BEGIN GIVEN DATA

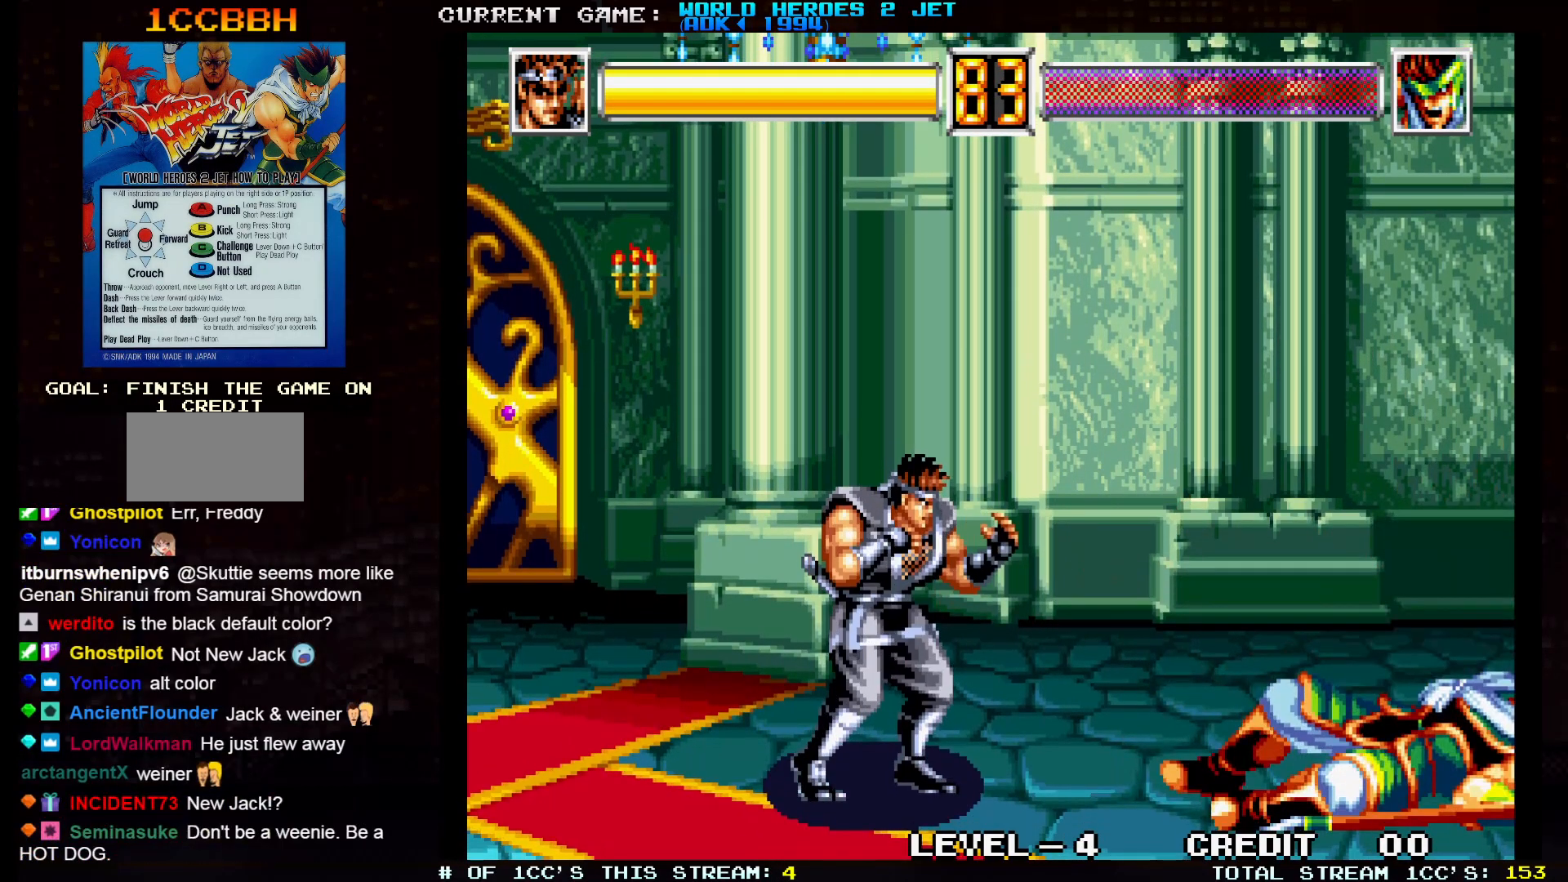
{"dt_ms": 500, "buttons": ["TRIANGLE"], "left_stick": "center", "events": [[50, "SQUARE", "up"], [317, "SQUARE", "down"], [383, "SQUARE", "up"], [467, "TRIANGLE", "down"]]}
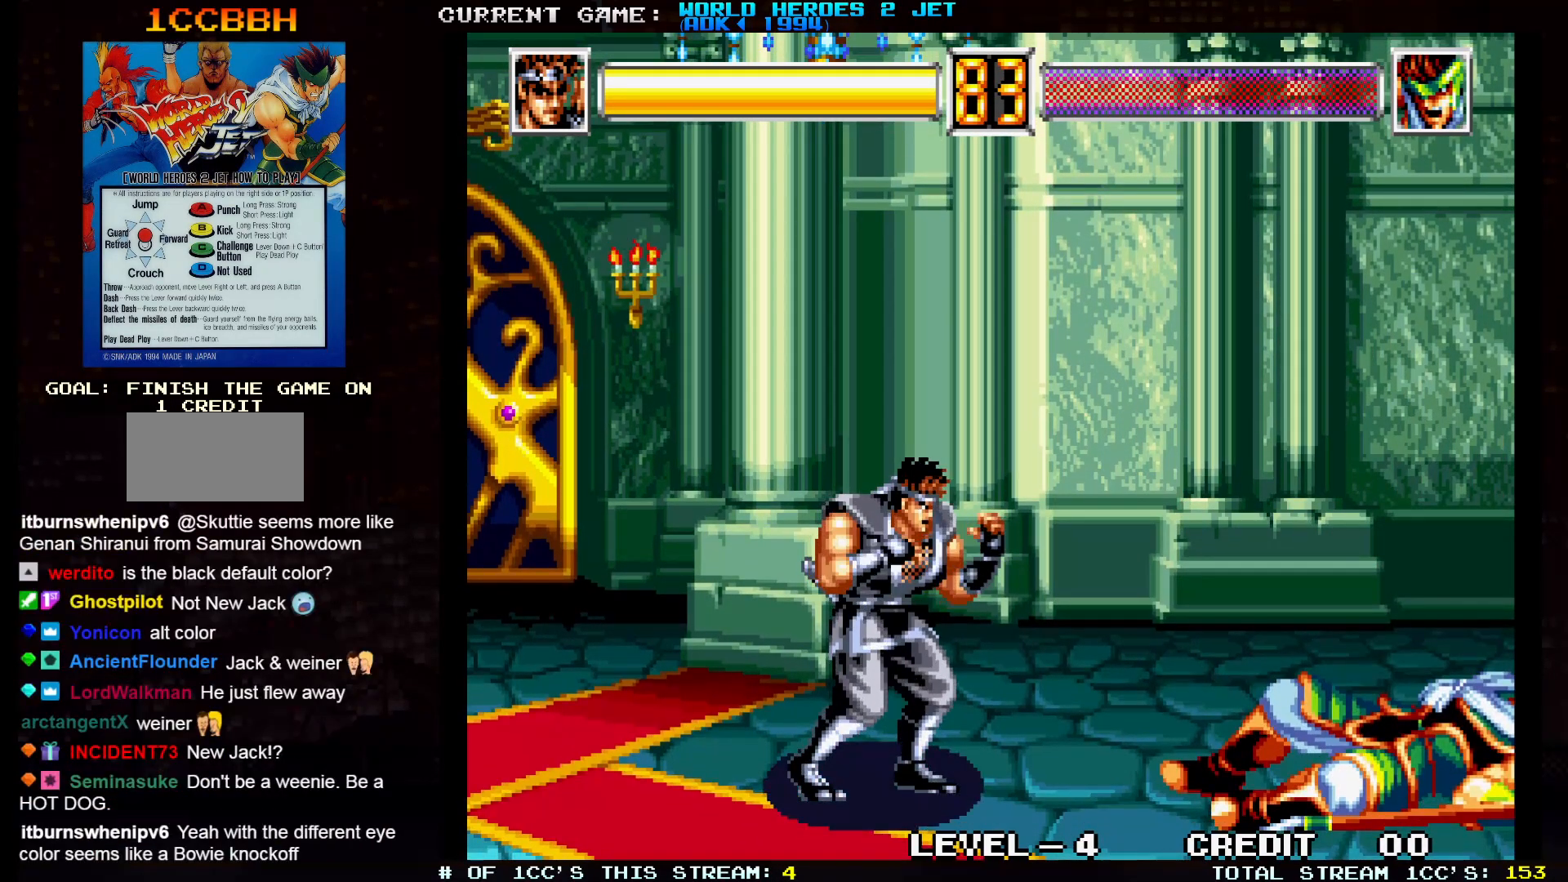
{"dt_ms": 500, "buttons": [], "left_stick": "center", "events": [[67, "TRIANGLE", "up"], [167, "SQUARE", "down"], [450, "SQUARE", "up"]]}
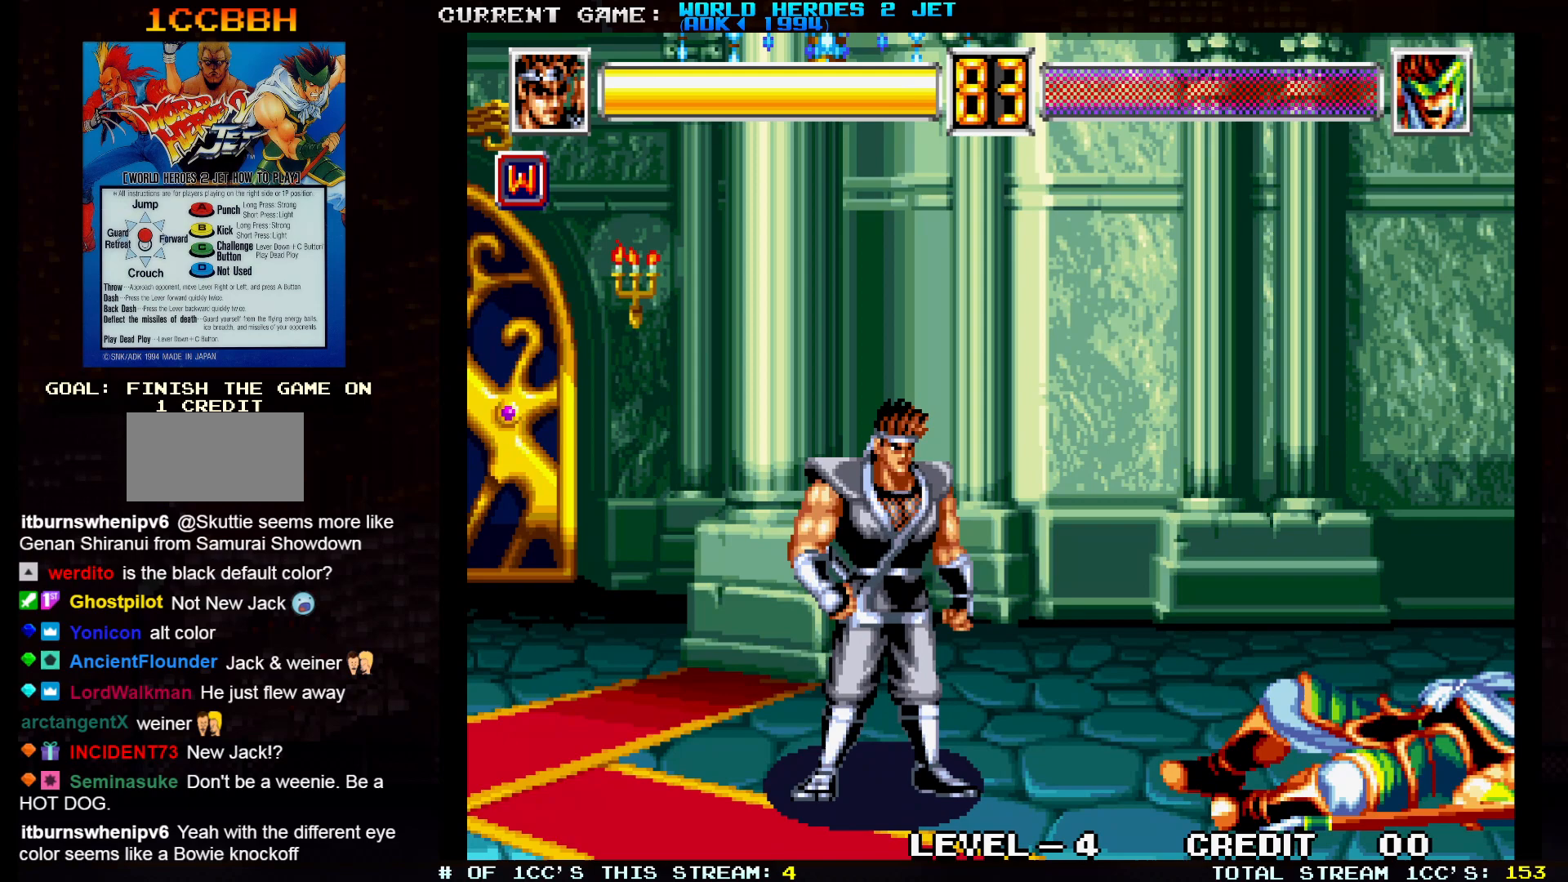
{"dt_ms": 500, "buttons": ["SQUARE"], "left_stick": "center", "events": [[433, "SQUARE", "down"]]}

END GIVEN DATA

▸ WHAT IS REQUIRED: Return the listing verbatim; pictures are not part of the copy.

▸ EXERCISE ANSWER:
{"dt_ms": 500, "buttons": ["TRIANGLE"], "left_stick": "center", "events": [[50, "SQUARE", "up"], [317, "SQUARE", "down"], [383, "SQUARE", "up"], [467, "TRIANGLE", "down"]]}
{"dt_ms": 500, "buttons": [], "left_stick": "center", "events": [[67, "TRIANGLE", "up"], [167, "SQUARE", "down"], [450, "SQUARE", "up"]]}
{"dt_ms": 500, "buttons": ["SQUARE"], "left_stick": "center", "events": [[433, "SQUARE", "down"]]}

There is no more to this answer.